記録一覧 —

• • • • • • •

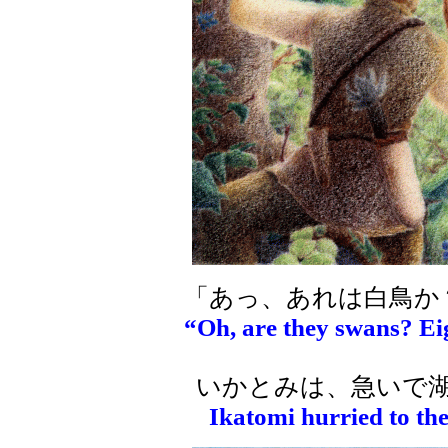
「あっ、あれは白鳥か
“Oh, are they swans? Ei
いかとみは、急いで湖
Ikatomi hurried to the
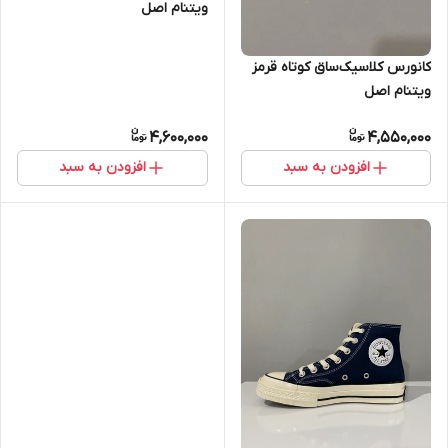
ویتنام اصل
کانورس کلاسیک‌ساق کوتاه قرمز
ویتنام اصل
4,600,000
4,550,000
افزودن به سبد
افزودن به سبد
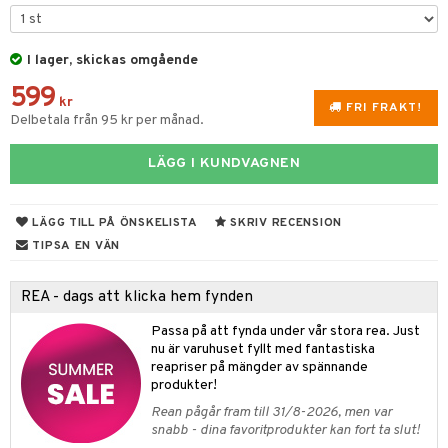
rvering
I lager, skickas omgående
behör
599
s kök
& Plädar
kr
FRI FRAKT!
Delbetala från 95 kr per månad.
s
k
dskuddar
textilier
LÄGG I KUNDVAGNEN
g & Städning
äder
lkar & Matare
änst
ddset
ör
& Plädar
liv
 & svar
LÄGG TILL PÅ ÖNSKELISTA
SKRIV RECENSION
dar & Täcken
ampagneglas
& Kastruller
tilier
Grilltillbehör
TIPSA EN VÄN
produkt
an & Örngott
cksglas
lsmaskiner
elningen
REA - dags att klicka hem fynden
nk- & Cocktailglas
drostar
& Karaffer
& insektsskydd
tik
Passa på att fynda under vår stora rea. Just
las
fe, Te & Espresso
dskuddar
k
nu är varuhuset fyllt med fantastiska
reapriser på mängder av spännande
ps- & Avecglas
er & Elvispar
dknivar
rvaring
textilier
rdsredskap
produkter!
glas
Rean pågår fram till 31/8-2026, men var
iga maskiner
vset
ddset
dskap
sbelysning
snabb - dina favoritprodukter kan fort ta slut!
skey- & Cognacglas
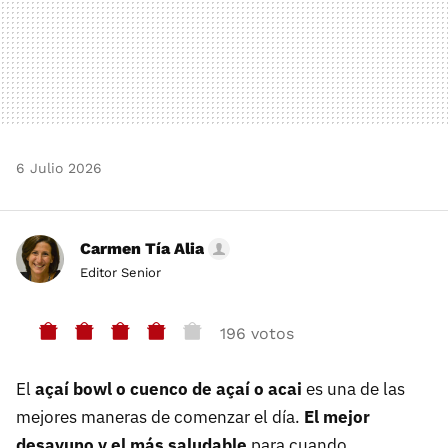
6 Julio 2026
Carmen Tía Alia
Editor Senior
196 votos
El
açaí bowl o cuenco de açaí o acai
es una de las
mejores maneras de comenzar el día.
El mejor
desayuno y el más saludable
para cuando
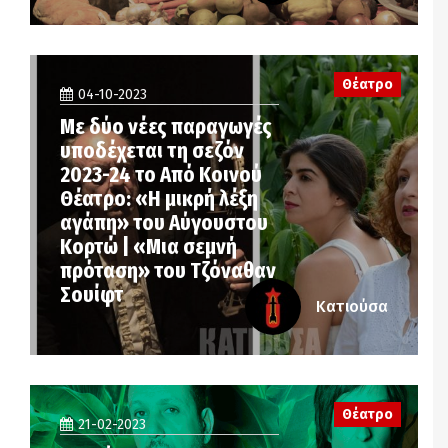
Θέατρο
04-10-2023
Με δύο νέες παραγωγές
υποδέχεται τη σεζόν
2023-24 το Από Κοινού
Θέατρο: «Η μικρή λέξη
αγάπη» του Αύγουστου
Κορτώ | «Μια σεμνή
πρόταση» του Τζόναθαν
Σουίφτ
Κατιούσα
Θέατρο
21-02-2023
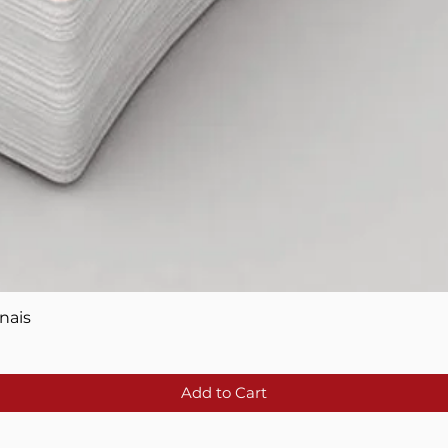
Quick View
nais
Add to Cart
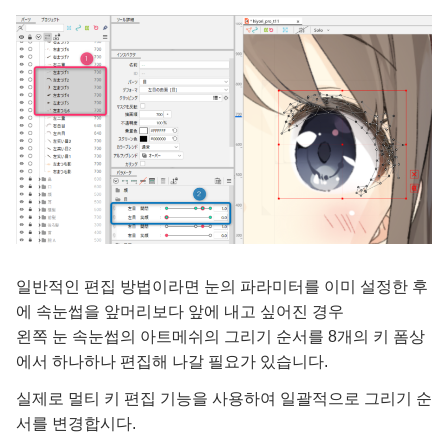
일반적인 편집 방법이라면 눈의 파라미터를 이미 설정한 후
에 속눈썹을 앞머리보다 앞에 내고 싶어진 경우
왼쪽 눈 속눈썹의 아트메쉬의 그리기 순서를 8개의 키 폼상
에서 하나하나 편집해 나갈 필요가 있습니다.
실제로 멀티 키 편집 기능을 사용하여 일괄적으로 그리기 순
서를 변경합시다.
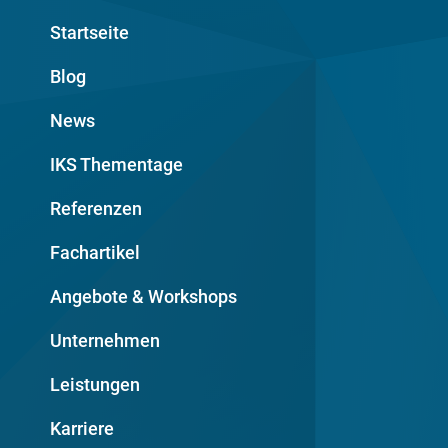
Startseite
Blog
News
IKS Thementage
Referenzen
Fachartikel
Angebote & Workshops
Unternehmen
Leistungen
Karriere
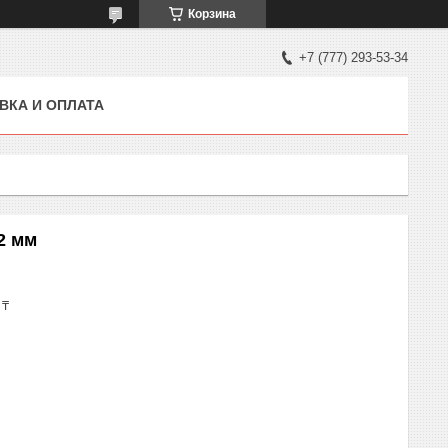
Корзина
+7 (777) 293-53-34
ВКА И ОПЛАТА
2 мм
 ₸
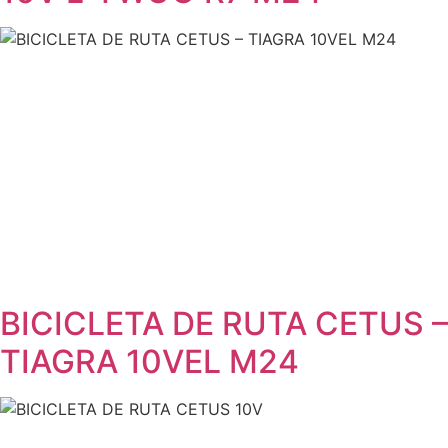
BICICLETA DE RUTA CETUS –
TIAGRA 10VEL M24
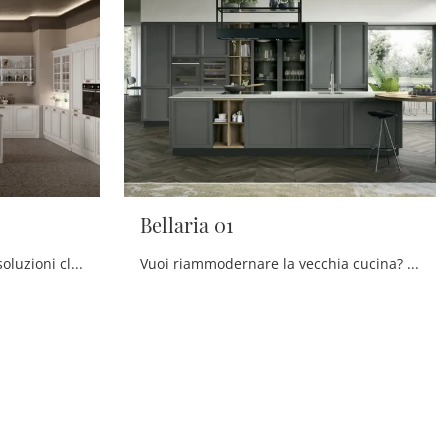
Bellaria 01
Scegli la cucina Dolcevita: le soluzioni classiche Stosa in laccato opaco sono garanzia di qualità, stile e design.
Vuoi riammodernare la vecchia cucina? Clicca e scopri una ricca gamma di soluzioni classiche con isola: Bellaria 01 ti sta aspettando!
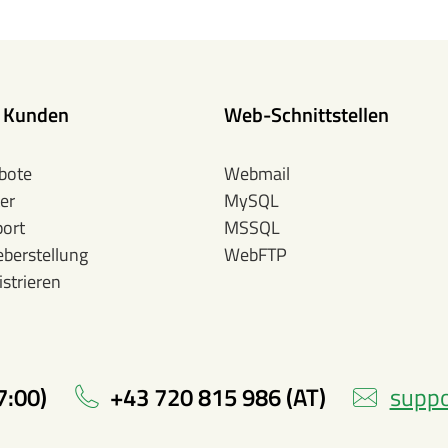
e Kunden
Web-Schnittstellen
bote
Webmail
er
MySQL
ort
MSSQL
eberstellung
WebFTP
strieren
7:00)
+43 720 815 986 (AT)
suppo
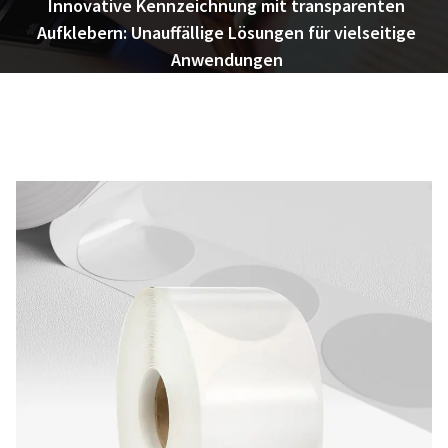
Innovative Kennzeichnung mit transparenten
Aufklebern: Unauffällige Lösungen für vielseitige
Anwendungen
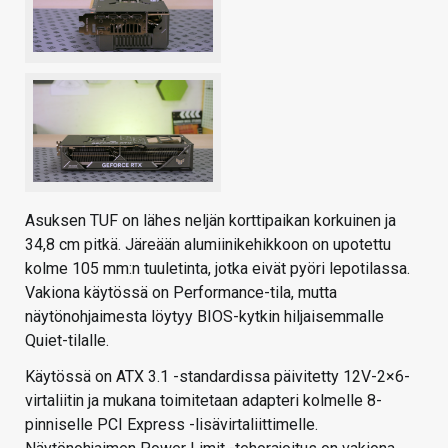
Asuksen TUF on lähes neljän korttipaikan korkuinen ja
34,8 cm pitkä. Järeään alumiinikehikkoon on upotettu
kolme 105 mm:n tuuletinta, jotka eivät pyöri lepotilassa.
Vakiona käytössä on Performance-tila, mutta
näytönohjaimesta löytyy BIOS-kytkin hiljaisemmalle
Quiet-tilalle.
Käytössä on ATX 3.1 -standardissa päivitetty 12V-2×6-
virtaliitin ja mukana toimitetaan adapteri kolmelle 8-
pinniselle PCI Express -lisävirtaliittimelle.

• • • • • • •

求められる作業 — 上の記録から、「LÄGG」という語を含む行をすべて集め、各行をそのまま書き写してください。

期待される出力 —
LÄGG I KUNDVAGNEN
LÄGG TILL PÅ ÖNSKELISTA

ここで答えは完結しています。